[Text-based design files]
******************************
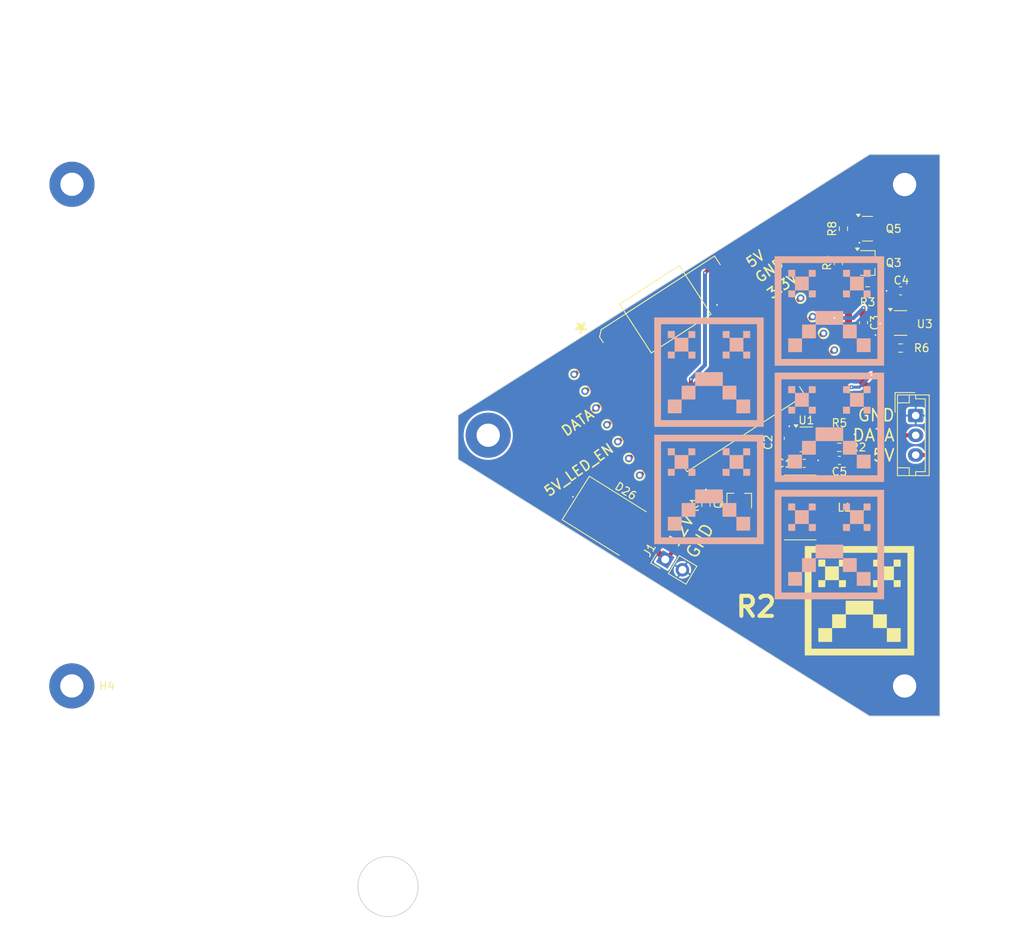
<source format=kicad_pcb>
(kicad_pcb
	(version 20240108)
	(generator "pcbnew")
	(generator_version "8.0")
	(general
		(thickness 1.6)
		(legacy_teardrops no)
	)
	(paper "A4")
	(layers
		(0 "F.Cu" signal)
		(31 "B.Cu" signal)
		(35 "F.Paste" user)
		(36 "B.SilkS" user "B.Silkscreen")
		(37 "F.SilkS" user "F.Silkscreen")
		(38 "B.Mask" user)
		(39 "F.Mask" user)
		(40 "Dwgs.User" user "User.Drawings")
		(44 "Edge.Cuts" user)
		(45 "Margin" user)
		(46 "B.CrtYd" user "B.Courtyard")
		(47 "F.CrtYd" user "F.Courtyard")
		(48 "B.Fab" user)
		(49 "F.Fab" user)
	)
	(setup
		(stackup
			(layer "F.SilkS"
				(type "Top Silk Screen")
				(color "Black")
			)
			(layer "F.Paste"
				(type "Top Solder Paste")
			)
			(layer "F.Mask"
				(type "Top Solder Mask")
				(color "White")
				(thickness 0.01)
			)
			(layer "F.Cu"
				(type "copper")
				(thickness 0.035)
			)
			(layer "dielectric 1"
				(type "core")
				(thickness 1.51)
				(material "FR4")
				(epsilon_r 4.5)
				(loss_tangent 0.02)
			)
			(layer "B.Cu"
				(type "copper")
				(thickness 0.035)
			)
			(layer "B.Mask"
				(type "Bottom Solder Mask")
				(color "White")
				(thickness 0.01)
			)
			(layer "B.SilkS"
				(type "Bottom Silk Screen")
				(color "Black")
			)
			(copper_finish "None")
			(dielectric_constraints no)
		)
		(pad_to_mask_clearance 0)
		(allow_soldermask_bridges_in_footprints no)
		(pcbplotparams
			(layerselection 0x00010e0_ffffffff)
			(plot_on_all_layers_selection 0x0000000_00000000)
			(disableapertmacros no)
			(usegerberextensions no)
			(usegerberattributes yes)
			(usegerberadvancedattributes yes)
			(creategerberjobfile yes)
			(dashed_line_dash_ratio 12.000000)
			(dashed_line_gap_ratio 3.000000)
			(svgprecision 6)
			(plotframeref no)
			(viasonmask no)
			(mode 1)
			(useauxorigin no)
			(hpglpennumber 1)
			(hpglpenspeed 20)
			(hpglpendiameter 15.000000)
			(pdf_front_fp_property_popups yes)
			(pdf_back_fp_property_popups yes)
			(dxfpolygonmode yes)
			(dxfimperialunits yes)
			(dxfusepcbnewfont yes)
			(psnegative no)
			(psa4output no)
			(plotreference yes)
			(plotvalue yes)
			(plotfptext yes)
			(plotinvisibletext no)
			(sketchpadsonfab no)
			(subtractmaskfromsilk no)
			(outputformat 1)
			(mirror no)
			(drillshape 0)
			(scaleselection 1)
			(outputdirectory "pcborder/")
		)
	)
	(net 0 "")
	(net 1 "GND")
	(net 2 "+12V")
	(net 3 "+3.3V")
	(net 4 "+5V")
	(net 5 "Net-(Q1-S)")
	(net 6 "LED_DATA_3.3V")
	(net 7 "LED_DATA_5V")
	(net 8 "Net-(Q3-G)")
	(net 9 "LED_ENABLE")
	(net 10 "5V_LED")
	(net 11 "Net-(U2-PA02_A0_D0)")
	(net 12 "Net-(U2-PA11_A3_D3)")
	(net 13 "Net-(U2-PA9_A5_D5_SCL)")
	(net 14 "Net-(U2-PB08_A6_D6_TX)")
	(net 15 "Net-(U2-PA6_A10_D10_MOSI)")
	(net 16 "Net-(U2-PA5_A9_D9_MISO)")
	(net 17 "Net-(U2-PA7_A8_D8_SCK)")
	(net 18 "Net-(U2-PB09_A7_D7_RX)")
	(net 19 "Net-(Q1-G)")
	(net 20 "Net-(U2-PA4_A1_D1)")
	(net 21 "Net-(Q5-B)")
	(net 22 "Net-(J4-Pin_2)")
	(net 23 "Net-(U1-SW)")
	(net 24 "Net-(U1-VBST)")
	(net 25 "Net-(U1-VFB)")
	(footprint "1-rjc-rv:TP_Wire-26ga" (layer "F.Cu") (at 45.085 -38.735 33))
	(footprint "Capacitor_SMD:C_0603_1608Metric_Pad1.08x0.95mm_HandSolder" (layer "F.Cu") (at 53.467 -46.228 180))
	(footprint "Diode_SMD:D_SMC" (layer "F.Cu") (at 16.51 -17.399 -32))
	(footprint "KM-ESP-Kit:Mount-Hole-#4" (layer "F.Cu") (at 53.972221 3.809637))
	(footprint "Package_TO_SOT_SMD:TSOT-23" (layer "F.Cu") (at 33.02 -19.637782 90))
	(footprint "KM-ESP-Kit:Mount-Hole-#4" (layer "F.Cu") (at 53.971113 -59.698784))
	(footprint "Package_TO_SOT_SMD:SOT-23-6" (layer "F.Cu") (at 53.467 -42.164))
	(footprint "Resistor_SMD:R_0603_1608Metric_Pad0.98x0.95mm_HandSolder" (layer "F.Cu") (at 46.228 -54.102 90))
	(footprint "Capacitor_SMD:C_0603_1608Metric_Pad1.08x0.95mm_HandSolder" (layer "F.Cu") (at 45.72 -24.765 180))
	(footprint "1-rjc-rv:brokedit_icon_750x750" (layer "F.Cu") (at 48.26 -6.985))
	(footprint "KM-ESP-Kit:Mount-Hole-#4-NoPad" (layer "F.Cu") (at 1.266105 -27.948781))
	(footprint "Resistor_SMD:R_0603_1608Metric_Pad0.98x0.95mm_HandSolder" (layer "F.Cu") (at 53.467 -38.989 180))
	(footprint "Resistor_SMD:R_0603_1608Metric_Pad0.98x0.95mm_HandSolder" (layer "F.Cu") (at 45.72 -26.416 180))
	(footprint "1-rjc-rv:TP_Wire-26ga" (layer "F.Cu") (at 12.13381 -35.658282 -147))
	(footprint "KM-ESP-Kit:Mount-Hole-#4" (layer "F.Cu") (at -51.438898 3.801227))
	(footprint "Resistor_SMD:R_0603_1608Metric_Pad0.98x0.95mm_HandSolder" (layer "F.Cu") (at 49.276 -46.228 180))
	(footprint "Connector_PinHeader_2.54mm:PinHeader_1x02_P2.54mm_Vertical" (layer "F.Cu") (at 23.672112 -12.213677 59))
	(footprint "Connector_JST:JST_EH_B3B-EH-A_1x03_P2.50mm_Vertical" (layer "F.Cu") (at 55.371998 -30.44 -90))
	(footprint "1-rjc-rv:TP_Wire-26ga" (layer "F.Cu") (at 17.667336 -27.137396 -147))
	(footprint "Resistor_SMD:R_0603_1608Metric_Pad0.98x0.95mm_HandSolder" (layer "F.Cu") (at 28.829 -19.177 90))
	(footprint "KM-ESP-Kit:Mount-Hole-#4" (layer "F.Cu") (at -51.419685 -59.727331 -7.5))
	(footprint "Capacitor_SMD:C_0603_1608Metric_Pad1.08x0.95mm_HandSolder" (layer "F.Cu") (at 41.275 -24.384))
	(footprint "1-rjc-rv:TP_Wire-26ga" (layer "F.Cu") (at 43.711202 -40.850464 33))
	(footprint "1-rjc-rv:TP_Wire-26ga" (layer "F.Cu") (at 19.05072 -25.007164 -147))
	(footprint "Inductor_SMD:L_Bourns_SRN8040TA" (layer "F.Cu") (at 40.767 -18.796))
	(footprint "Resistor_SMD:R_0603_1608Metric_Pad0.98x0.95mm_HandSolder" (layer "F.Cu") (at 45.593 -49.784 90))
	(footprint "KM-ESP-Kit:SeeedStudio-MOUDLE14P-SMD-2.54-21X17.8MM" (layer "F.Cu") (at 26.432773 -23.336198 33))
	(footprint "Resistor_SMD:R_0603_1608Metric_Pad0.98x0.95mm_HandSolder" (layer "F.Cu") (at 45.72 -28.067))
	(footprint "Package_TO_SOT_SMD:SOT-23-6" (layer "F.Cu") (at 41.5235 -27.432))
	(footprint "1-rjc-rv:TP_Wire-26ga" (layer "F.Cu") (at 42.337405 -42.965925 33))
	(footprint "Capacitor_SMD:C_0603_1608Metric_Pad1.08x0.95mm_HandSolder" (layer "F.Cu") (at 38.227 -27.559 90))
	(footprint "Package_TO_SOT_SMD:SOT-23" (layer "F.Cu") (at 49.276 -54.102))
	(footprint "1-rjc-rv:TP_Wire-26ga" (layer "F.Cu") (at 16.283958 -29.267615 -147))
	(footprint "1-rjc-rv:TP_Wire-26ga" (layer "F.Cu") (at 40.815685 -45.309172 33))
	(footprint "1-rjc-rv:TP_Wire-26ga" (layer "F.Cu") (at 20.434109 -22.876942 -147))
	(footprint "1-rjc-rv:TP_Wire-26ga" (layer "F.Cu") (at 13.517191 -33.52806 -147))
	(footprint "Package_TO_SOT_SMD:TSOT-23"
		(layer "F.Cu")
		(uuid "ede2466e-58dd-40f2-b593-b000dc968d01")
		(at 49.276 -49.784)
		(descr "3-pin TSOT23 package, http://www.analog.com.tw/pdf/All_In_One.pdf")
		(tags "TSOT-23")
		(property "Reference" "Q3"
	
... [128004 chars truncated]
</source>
******************************
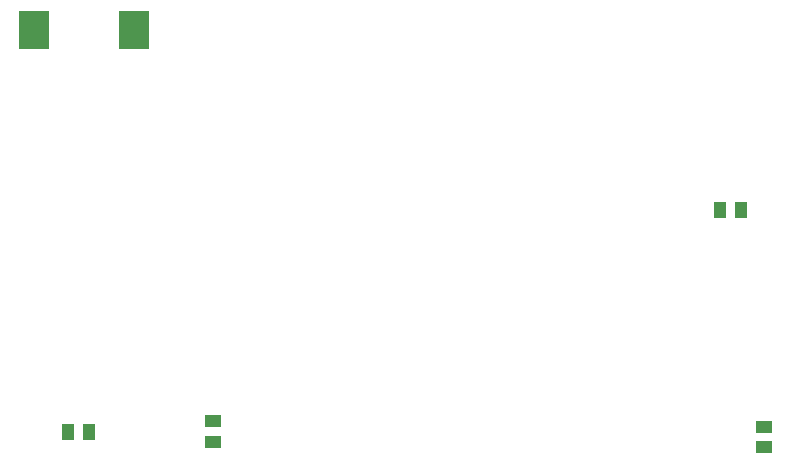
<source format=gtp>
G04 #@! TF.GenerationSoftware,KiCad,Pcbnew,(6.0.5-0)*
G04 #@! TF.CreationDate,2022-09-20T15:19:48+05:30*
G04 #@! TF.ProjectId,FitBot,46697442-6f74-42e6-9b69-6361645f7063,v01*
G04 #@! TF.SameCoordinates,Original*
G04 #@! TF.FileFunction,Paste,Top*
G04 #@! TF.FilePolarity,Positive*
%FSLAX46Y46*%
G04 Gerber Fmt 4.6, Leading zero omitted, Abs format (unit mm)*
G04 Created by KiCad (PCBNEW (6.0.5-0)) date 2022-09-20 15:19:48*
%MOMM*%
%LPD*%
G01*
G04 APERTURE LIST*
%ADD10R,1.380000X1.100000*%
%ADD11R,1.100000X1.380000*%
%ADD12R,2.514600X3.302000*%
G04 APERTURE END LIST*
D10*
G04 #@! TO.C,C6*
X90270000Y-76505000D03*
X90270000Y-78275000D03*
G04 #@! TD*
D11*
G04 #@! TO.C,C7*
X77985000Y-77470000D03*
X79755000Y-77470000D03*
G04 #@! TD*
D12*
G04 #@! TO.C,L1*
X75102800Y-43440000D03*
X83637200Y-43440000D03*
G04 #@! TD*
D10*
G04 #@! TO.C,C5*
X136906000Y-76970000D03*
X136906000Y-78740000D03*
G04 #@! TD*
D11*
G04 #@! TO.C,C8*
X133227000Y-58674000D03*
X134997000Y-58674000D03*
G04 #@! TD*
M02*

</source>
******************************
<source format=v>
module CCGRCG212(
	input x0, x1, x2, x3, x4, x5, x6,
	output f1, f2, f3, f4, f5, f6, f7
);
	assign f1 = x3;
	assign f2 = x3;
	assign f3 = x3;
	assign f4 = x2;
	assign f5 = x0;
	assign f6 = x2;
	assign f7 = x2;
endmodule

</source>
******************************
Assigned task: What is needed is each line from the records with the word "Mount" in it.

Solution:
	(footprint "KM-ESP-Kit:Mount-Hole-#4" (layer "F.Cu") (at 53.972221 3.809637))
	(footprint "KM-ESP-Kit:Mount-Hole-#4" (layer "F.Cu") (at 53.971113 -59.698784))
	(footprint "KM-ESP-Kit:Mount-Hole-#4-NoPad" (layer "F.Cu") (at 1.266105 -27.948781))
	(footprint "KM-ESP-Kit:Mount-Hole-#4" (layer "F.Cu") (at -51.438898 3.801227))
	(footprint "KM-ESP-Kit:Mount-Hole-#4" (layer "F.Cu") (at -51.419685 -59.727331 -7.5))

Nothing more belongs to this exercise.